_Problem_: Each time a line of the listing holds "versions", copy that line.

_Records for this exercise_:
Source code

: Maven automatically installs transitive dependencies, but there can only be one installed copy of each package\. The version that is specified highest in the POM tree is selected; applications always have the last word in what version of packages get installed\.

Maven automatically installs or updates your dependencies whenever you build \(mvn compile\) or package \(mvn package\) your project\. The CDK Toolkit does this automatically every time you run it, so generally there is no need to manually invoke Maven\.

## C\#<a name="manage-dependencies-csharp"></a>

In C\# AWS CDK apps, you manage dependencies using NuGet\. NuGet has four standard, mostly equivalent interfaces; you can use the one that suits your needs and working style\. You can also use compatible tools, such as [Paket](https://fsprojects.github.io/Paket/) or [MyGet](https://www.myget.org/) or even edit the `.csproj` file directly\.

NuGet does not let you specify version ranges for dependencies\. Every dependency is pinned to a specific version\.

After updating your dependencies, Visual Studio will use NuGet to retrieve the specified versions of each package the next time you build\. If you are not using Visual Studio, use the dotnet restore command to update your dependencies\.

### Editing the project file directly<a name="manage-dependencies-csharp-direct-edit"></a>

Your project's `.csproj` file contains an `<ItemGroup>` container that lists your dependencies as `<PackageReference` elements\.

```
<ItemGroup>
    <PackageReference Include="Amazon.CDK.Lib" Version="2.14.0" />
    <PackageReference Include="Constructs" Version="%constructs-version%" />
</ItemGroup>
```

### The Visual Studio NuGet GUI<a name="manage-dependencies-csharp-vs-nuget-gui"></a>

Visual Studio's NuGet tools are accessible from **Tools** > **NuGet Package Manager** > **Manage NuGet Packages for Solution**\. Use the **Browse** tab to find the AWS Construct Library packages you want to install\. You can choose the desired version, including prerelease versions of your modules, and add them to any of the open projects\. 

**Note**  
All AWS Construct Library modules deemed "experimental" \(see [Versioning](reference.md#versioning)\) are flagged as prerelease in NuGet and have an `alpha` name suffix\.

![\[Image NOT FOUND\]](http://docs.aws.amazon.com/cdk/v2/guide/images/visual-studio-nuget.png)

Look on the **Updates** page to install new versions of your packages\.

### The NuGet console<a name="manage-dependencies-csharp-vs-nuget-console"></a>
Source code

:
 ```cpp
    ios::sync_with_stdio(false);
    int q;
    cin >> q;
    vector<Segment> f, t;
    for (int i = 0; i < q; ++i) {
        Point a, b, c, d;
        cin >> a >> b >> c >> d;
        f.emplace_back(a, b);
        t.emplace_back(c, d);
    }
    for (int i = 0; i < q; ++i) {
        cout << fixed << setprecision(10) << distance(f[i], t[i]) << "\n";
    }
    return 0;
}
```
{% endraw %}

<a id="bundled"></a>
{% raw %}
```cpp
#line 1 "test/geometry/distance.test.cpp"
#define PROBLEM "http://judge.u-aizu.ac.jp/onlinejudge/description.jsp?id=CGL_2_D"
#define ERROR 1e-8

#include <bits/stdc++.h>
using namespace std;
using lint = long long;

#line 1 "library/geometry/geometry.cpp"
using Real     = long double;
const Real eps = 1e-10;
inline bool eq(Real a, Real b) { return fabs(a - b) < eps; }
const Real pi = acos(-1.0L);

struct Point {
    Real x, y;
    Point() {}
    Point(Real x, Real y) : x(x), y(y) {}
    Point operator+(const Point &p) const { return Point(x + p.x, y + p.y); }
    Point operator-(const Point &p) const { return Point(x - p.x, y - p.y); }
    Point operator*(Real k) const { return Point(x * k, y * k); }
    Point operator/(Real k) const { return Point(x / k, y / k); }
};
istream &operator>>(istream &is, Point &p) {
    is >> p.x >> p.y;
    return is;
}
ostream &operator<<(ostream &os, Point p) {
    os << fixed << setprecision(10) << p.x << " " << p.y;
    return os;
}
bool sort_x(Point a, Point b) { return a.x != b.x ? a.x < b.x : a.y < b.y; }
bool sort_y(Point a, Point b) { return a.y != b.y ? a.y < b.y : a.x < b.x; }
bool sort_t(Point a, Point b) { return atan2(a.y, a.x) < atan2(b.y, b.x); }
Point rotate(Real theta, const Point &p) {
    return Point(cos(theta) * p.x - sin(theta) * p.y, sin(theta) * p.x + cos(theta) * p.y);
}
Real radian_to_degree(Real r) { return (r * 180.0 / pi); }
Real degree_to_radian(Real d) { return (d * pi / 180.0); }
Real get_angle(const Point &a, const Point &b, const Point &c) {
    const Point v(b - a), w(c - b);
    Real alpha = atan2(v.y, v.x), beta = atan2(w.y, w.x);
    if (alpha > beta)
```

_Output of the exercise_:
After updating your dependencies, Visual Studio will use NuGet to retrieve the specified versions of each package the next time you build\. If you are not using Visual Studio, use the dotnet restore command to update your dependencies\.
Visual Studio's NuGet tools are accessible from **Tools** > **NuGet Package Manager** > **Manage NuGet Packages for Solution**\. Use the **Browse** tab to find the AWS Construct Library packages you want to install\. You can choose the desired version, including prerelease versions of your modules, and add them to any of the open projects\. 
Look on the **Updates** page to install new versions of your packages\.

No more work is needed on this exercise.